Quoted passage:
☆ ☆ ☆ ☆ ☆ ☆ ☆

Wheels [also] provide leverage (in other words, they are examples of force multipliers or simple machines). A cart with bigger wheels is easier to push because its greater-diameter wheels work like bigger levers, multiplying the pulling or pushing force and making it easier to turn the wheels around their axles—in exactly the same way that a long spanner makes it easier to loosen a nut.
. . . By helping us to move loads, harness energy, and transform forces, this simple but amazingly effective invention literally made it possible for people to conquer the world!
The ball or roller bearing is another example of rolling friction reduction where the “road” turns up into a loop that is continuously travelled; one place they find a use is between the wheel and its axle.
Examples of the wheel and axle are ubiquitous. To begin with, let’s first cite the potter’s wheel, one of the most ancient representative of the class. But the wheel and axle has far surpassed this function; it also include doorknobs, steering wheels, turbines, waterwheels, windmills, Ferris wheels, screwdrivers, stopcock valves, winches, capstans, windlasses, and all types of transportation wheels whether attached to wagons, skates, bicycles, hand trucks, wheelbarrows, or motor vehicles.

☆ ☆ ☆ ☆ ☆ ☆ ☆

Human pose keypoint data
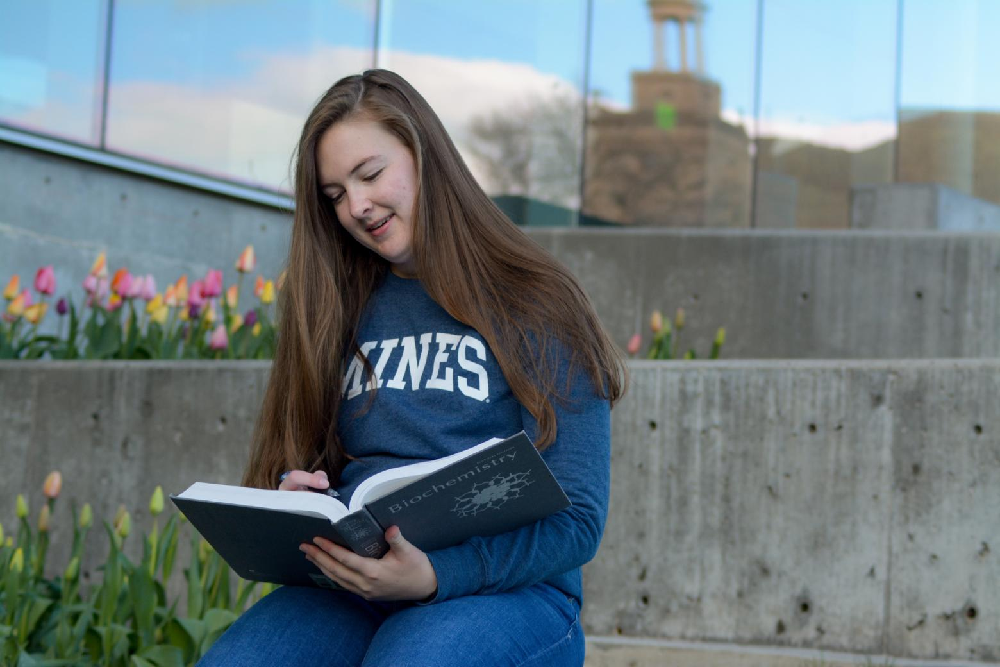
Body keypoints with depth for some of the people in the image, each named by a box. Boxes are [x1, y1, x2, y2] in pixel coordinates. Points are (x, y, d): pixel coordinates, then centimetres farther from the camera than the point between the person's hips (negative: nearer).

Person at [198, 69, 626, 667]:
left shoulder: (535, 307, 2)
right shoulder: (342, 313, 18)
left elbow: (577, 519, -4)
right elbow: (305, 467, 23)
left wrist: (434, 575, -20)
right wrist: (296, 500, -3)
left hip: (506, 591, -3)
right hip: (350, 589, 4)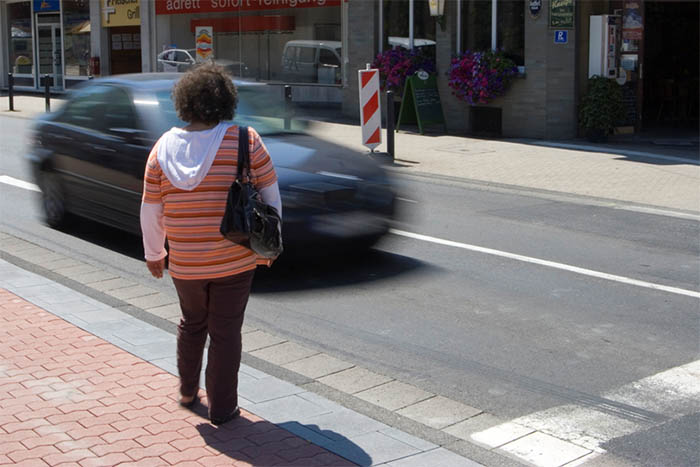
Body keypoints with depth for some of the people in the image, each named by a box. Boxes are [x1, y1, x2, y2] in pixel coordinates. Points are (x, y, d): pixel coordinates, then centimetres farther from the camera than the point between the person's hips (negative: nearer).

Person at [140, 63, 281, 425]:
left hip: (185, 262, 3)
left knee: (192, 322, 25)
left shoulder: (164, 147, -3)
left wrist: (153, 253, 14)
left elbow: (151, 210, 1)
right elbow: (270, 194, -4)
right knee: (225, 332, 8)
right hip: (235, 259, -2)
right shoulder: (244, 140, -9)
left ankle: (187, 391, 37)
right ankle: (221, 407, 17)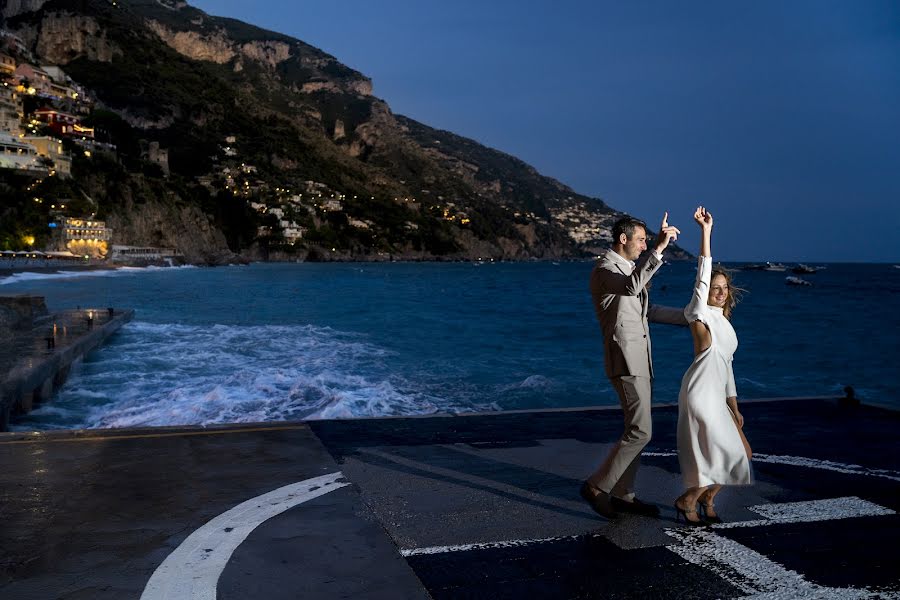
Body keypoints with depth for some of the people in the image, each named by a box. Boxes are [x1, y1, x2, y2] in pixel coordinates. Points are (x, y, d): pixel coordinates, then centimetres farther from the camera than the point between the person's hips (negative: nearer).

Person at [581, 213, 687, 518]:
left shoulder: (629, 268, 19)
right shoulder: (604, 269, -12)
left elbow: (648, 310, 27)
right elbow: (632, 287, -35)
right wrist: (659, 249, -35)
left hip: (639, 360, 10)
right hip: (625, 361, -10)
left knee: (636, 430, 12)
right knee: (640, 432, -11)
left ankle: (623, 494, 20)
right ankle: (597, 486, -1)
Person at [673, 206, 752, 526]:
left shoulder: (725, 324, 22)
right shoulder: (701, 313, 0)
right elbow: (703, 275, -13)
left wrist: (734, 407, 20)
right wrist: (706, 230, -19)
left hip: (716, 396, 9)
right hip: (700, 391, -9)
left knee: (742, 453, 9)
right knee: (729, 454, -6)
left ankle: (706, 498, 25)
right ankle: (687, 500, 9)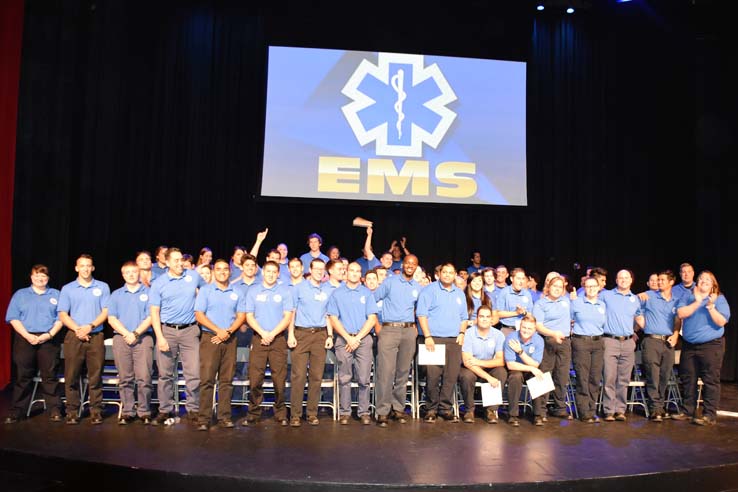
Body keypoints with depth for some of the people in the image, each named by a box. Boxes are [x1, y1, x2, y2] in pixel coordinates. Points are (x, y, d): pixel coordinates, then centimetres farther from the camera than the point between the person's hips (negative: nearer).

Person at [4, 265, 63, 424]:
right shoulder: (20, 294, 13)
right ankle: (16, 412, 12)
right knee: (23, 377, 3)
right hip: (25, 339, 1)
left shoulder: (56, 295, 12)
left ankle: (54, 411, 4)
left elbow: (60, 318, 4)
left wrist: (50, 334, -11)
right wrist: (27, 335, -9)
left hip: (48, 340, -1)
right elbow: (13, 318, 3)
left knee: (50, 376, 0)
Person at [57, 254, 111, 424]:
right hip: (73, 337, 1)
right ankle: (72, 412, 10)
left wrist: (91, 326, -12)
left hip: (96, 337, 0)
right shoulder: (67, 289, 10)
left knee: (95, 376, 0)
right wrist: (77, 329, -11)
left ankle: (96, 411, 6)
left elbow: (106, 312, 3)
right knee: (71, 376, 1)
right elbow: (62, 315, 4)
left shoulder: (102, 287, 9)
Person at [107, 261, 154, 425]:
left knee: (144, 378, -7)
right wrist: (127, 333, -8)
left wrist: (136, 333, -11)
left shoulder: (148, 292, 9)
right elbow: (111, 319, 6)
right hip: (121, 338, 2)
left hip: (143, 338, -2)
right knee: (125, 379, 3)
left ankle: (144, 412, 1)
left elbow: (151, 317, 0)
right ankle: (127, 412, 10)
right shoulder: (116, 294, 16)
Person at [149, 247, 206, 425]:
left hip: (190, 330, 0)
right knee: (165, 374, 6)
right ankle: (165, 410, 19)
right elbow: (154, 312, 0)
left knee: (194, 374, -3)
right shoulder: (158, 283, 2)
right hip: (167, 331, 0)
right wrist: (160, 337, -8)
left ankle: (193, 409, 9)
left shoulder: (194, 276, 5)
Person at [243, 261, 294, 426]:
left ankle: (281, 414, 9)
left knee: (279, 378, -2)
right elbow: (249, 316, 5)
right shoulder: (253, 291, 10)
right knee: (255, 378, -2)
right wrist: (263, 333, -9)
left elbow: (288, 317, 0)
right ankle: (253, 414, 8)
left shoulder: (285, 291, 6)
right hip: (258, 338, 1)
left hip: (278, 339, -1)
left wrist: (272, 334, -9)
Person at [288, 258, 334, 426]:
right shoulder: (299, 288, 5)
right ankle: (295, 414, 1)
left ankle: (312, 413, 13)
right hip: (301, 333, -2)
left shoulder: (329, 290, 12)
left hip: (320, 334, 2)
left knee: (316, 376, 4)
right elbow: (292, 312, 3)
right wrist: (290, 334, -5)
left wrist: (330, 335, 6)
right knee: (298, 375, -6)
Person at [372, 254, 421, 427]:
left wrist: (415, 326, 12)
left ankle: (398, 408, 18)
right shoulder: (390, 282, 3)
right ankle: (383, 411, -4)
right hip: (389, 329, -4)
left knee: (403, 372, 7)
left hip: (409, 331, 4)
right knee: (386, 371, -10)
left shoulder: (418, 287, 14)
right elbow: (372, 300, 1)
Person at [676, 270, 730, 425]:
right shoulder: (687, 298, 9)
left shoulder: (719, 299, 2)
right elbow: (681, 313, -8)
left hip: (711, 345, -3)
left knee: (711, 380, -4)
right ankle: (688, 411, 21)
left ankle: (710, 415, 2)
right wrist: (697, 302, -14)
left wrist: (711, 307, -20)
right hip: (689, 346, 3)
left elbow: (722, 322, -8)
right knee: (688, 380, 10)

☆ ☆ ☆ ☆ ☆ ☆ ☆

Work instruction A:
In the passage on wheels, change "spanner" to "wrench" and give the part that begins at the words "Wheels [also] provide" and stops after "and its axle.".
Work instruction B:
How would you put this sentence from the passage on wheels into Spanish: "The ball or roller bearing is another example of rolling friction reduction where the “road” turns up into a loop that is continuously travelled; one place they find a use is between the wheel and its axle."

Exercise output A:
Wheels [also] provide leverage (in other words, they are examples of force multipliers or simple machines). A cart with bigger wheels is easier to push because its greater-diameter wheels work like bigger levers, multiplying the pulling or pushing force and making it easier to turn the wheels around their axles—in exactly the same way that a long wrench makes it easier to loosen a nut.
. . . By helping us to move loads, harness energy, and transform forces, this simple but amazingly effective invention literally made it possible for people to conquer the world!
The ball or roller bearing is another example of rolling friction reduction where the “road” turns up into a loop that is continuously travelled; one place they find a use is between the wheel and its axle.

Exercise output B:
El rodamiento de bolas o de rodillos es otro ejemplo de reducción de la fricción por rodadura en el que la «carretera» se curva formando un bucle que se recorre continuamente; un lugar donde se utilizan es entre la rueda y su eje.